Which lines in the data below contain the string "labels"? Show each one.

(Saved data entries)
• • • • • • •

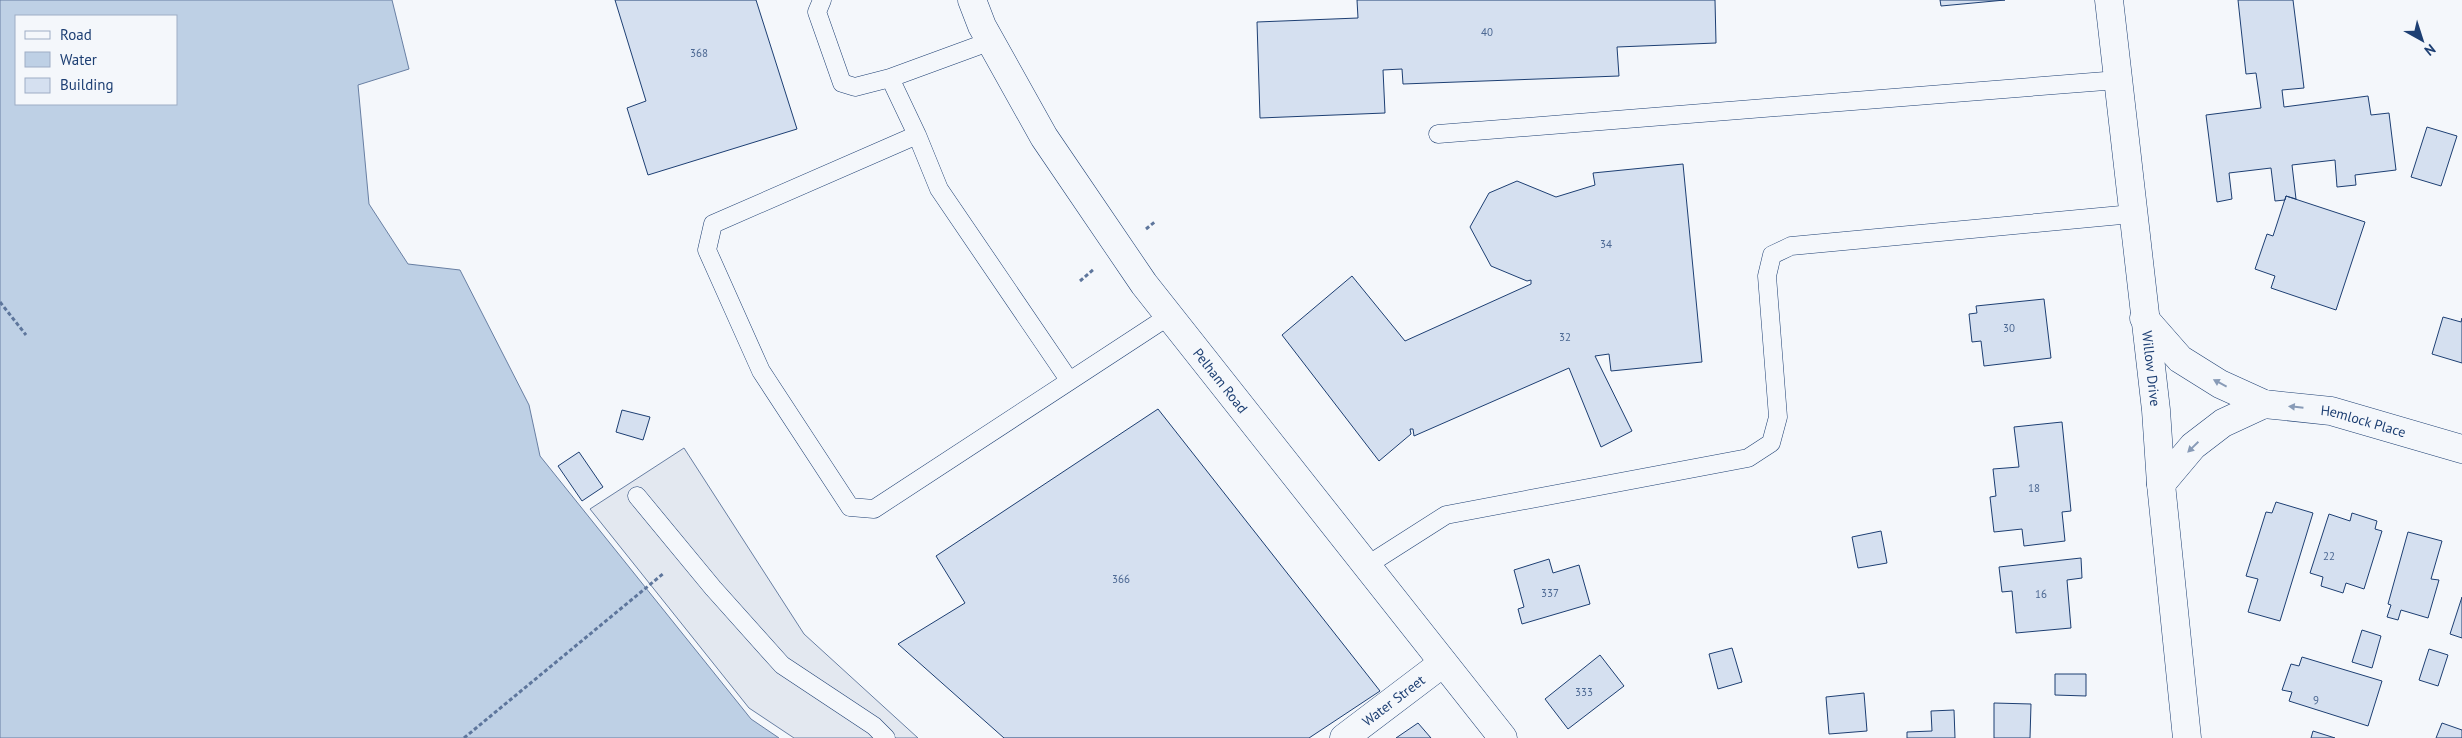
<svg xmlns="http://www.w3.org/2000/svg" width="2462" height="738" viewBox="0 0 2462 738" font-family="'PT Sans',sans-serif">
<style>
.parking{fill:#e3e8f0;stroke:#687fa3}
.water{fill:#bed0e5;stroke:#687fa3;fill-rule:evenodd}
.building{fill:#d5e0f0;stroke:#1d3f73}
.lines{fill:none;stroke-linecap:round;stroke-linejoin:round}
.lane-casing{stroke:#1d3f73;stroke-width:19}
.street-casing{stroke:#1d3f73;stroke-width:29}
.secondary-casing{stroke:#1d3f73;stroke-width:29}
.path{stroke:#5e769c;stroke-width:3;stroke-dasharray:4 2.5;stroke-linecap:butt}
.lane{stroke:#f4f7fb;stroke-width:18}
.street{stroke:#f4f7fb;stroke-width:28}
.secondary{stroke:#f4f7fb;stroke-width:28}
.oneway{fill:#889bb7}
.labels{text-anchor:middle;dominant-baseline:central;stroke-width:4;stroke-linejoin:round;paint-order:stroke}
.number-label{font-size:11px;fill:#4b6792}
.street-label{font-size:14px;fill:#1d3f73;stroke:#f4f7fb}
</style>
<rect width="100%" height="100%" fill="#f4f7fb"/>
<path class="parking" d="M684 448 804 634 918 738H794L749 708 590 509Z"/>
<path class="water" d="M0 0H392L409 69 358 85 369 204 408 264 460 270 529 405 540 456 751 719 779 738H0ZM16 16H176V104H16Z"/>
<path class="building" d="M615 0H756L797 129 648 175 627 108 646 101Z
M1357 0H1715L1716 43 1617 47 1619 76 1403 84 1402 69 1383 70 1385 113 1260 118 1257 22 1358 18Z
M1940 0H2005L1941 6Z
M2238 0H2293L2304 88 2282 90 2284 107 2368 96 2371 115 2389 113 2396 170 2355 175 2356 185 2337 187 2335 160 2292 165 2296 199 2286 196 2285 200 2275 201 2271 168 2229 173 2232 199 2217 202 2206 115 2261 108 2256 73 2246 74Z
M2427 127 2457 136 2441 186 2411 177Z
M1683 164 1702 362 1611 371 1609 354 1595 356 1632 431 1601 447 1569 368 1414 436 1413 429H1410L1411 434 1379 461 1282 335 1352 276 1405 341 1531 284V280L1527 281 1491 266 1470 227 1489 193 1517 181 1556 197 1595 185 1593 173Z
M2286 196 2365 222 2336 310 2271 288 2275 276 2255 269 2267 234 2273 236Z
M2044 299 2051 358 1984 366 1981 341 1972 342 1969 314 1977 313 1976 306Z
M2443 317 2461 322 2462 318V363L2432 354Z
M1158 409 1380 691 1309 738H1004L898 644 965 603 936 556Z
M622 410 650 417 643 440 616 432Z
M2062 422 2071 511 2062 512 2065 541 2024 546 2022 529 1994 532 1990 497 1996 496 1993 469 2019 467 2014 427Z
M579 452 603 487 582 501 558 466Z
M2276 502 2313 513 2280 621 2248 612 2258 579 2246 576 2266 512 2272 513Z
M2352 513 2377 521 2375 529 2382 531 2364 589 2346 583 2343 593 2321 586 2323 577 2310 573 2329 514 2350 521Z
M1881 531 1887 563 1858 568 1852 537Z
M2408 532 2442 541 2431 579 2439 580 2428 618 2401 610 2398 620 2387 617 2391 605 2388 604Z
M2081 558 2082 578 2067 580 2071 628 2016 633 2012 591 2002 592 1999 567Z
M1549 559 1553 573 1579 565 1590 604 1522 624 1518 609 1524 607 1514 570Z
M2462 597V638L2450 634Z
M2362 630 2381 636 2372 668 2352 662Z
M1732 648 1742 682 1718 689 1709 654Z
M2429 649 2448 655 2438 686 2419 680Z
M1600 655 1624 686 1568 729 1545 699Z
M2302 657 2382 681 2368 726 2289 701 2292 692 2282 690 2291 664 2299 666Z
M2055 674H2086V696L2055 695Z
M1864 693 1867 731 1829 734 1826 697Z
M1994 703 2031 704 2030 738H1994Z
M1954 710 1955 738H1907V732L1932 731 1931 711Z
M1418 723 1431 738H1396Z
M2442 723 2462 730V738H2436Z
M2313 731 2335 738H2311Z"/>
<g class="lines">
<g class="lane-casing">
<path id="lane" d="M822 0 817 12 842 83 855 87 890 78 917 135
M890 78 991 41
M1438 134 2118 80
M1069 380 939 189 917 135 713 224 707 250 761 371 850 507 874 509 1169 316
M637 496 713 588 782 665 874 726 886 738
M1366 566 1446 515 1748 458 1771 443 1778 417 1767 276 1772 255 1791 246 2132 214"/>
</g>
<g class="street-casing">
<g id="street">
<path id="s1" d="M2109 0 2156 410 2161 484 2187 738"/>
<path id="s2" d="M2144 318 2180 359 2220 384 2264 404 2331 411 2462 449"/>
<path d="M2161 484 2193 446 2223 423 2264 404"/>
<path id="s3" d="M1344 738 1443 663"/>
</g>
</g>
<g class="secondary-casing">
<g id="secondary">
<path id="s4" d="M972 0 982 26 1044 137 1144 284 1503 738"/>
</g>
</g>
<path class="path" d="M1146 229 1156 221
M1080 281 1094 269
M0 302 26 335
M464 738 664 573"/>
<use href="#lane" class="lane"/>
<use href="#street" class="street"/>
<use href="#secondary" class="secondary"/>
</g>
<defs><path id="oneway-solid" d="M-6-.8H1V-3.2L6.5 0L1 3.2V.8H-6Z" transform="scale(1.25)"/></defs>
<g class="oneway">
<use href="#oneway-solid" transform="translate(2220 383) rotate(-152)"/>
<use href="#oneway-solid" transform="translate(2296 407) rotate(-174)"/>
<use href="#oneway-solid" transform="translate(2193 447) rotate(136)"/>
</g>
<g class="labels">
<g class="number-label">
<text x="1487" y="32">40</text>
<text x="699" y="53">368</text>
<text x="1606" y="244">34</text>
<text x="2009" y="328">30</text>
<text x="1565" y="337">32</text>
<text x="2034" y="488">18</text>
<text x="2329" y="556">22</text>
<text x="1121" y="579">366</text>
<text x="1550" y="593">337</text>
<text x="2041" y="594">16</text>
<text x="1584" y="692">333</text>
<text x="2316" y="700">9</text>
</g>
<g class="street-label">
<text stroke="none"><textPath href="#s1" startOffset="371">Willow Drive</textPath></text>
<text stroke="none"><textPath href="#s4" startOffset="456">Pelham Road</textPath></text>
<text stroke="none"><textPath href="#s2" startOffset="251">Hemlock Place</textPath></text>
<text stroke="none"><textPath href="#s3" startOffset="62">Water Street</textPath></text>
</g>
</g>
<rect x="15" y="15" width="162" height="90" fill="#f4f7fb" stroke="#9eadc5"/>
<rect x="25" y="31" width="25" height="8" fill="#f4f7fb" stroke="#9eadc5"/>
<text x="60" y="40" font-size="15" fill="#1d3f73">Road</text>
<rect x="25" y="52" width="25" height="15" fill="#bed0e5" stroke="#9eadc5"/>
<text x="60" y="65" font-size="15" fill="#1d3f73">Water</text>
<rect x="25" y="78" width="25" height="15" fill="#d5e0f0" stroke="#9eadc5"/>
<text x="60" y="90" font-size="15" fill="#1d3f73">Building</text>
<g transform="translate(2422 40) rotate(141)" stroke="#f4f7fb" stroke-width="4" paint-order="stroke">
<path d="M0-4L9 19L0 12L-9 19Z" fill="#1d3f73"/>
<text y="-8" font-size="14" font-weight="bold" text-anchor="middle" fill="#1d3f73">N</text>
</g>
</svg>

• • • • • • •

## SOLUTION FOR THIS EXERCISE
.labels{text-anchor:middle;dominant-baseline:central;stroke-width:4;stroke-linejoin:round;paint-order:stroke}
<g class="labels">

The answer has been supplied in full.